The court first defined the elements of religious creed discrimination as the requirements that the plaintiff hold a “bona fide religious belief” of which his or her employer was aware, and the belief conflicted with one of the requirement of employment (Id. at 45). In discussing the issue, the court cited California precedent observing that a religious belief must constitute something other than “a philosophy or a way of life,” but also noted that “religious beliefs need not be acceptable, logical, consistent, or comprehensible to others in order to merit First Amendment protection (citation).” (Id. at 46-47 [quoting Smith v. Fair Employment & Housing Com. (1996) 12 Cal.4th 1143, 1166]). Regarding federal law, the court cited from the Equal Employment Opportunity Commission (EEOC) guideline which defines religious practices “to include moral or ethical beliefs as to what is right and wrong which are sincerely held with the strength of traditional religious views.” (Id. at 55-56 [citing the standard developed in U.S. Supreme Court cases United States v. Seeger (1965) 380 U.S. 163 and Welsh v. United States (1970) 398 U.S. 333]). The fact that there is no religious group that adopts the specific beliefs that an individual holds or that the religious group he or she belongs to does not accept the beliefs are not determinative as to whether the employee's belief qualifies as a “religious belief.” (Id. at 56).

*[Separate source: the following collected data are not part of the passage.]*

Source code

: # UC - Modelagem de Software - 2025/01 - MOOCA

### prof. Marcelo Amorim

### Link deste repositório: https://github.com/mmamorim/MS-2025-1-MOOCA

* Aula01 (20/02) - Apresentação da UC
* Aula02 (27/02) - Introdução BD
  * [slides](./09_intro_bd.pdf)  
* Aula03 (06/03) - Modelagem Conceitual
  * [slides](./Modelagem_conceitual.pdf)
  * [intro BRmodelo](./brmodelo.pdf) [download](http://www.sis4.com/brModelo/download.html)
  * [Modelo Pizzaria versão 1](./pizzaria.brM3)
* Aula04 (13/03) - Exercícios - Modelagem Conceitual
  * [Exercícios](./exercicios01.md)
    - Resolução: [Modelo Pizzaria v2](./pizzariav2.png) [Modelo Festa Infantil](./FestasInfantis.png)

The court also noted that in order to be protected by Title VII, a religious belief “need not be ‘acceptable, logical, consistent, or comprehensible to others ...'” (Id. at 57 [citing Thomas v. Review Bd. of Ind. Employment Sec. Div (1981) 450 U.S. 707, 714]). Turning to non-traditional religious organizations, to which Title VII has also been applied, the court noted that in Peterson v. Wilmur Communications, Inc. (E.D. Wis. 2002) 205 F.Supp.2d 1014, the court held that the World Church of the Creator ó which espoused white supremacy, constituted a religion for Title VII purposes. (Id. at 58-59). The court reasoned that the church functions as a religion for the plaintiff because its teachings occupying “a place in his life parallel to that held by a belief in God for believers in more mainstream theistic religions.” (Id. at 59 [citing Peterson, 205 F.Supp.3d at 1021-1022]).
The court ultimately deemed the plaintiff's veganism to be a “personal philosophy” and a “way of life,” which is insufficient to qualify as a religious creed under the FEHA, although they left open the issue of whether a vegan lifestyle resulting from a protected religious belief would be protected. (Id. at 70-71).